И все эти старания в общем-то не были забавой. Нелегко дарили нам реки и лес подножный корм.
…Нам с Ленькой некогда было запоминать дорогу. Мы словно ошалели — забыли обо всем, заблудились и попали в болото. Но не вернулись назад. Мы проваливались по колено, черпали сапогами ржавую жижу. Опираясь на шесты, взятые для безопасности, мы шли по болоту на закат. Мы знали: в той стороне наша река.
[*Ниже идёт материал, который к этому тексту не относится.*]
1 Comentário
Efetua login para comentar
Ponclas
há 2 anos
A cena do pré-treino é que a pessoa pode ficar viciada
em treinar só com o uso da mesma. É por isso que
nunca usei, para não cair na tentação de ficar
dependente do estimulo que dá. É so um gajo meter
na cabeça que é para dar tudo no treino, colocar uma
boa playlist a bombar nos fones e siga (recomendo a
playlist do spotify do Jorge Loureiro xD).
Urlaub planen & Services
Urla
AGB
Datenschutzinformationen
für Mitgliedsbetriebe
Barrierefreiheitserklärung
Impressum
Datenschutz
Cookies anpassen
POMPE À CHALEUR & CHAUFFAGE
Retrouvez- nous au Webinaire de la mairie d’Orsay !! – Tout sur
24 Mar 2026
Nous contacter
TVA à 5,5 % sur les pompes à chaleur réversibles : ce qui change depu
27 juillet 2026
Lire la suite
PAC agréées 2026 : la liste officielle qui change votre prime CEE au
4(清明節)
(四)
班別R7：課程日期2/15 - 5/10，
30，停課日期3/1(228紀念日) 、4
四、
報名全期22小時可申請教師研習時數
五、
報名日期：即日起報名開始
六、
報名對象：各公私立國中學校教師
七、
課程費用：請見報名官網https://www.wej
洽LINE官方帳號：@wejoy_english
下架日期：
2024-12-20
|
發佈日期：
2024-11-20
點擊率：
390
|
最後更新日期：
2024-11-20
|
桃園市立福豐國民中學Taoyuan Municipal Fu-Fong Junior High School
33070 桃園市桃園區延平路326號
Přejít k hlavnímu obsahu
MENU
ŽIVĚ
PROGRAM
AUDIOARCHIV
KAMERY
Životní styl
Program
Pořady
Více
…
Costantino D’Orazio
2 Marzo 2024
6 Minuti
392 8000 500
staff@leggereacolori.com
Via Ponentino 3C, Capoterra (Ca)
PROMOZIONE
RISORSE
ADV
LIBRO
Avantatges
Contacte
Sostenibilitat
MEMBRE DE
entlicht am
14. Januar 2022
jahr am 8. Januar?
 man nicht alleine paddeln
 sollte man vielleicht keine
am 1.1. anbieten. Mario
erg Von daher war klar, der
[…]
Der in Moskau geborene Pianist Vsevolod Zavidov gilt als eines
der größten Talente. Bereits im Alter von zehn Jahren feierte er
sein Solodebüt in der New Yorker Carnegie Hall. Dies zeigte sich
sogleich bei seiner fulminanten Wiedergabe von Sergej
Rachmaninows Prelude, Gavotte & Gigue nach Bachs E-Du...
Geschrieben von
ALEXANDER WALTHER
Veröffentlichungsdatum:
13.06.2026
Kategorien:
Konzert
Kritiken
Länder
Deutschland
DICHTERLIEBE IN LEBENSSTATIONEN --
Вышли мы на безлюдный берег километрах в десяти от стоянки партии, грязные, измученные, расстреляв все свои стрелы. Не сговариваясь, забросили луки на разлапистую ель и долго лежали, запрокинув головы. На брандвахту мы вернулись, когда в холодной воде задрожали звезды и шкипер поднял на мачту сигнальный фонарь. Были мы не то смущены, не то растерянны: не понимали, что же это такое произошло с нами. По каютам разошлись, не сказав друг другу пи слова…
В ту ночь я спал крепко. Не ворочался на жесткой койке, не видел, как клубится туман над рекой, не слышал призывного звука колокола.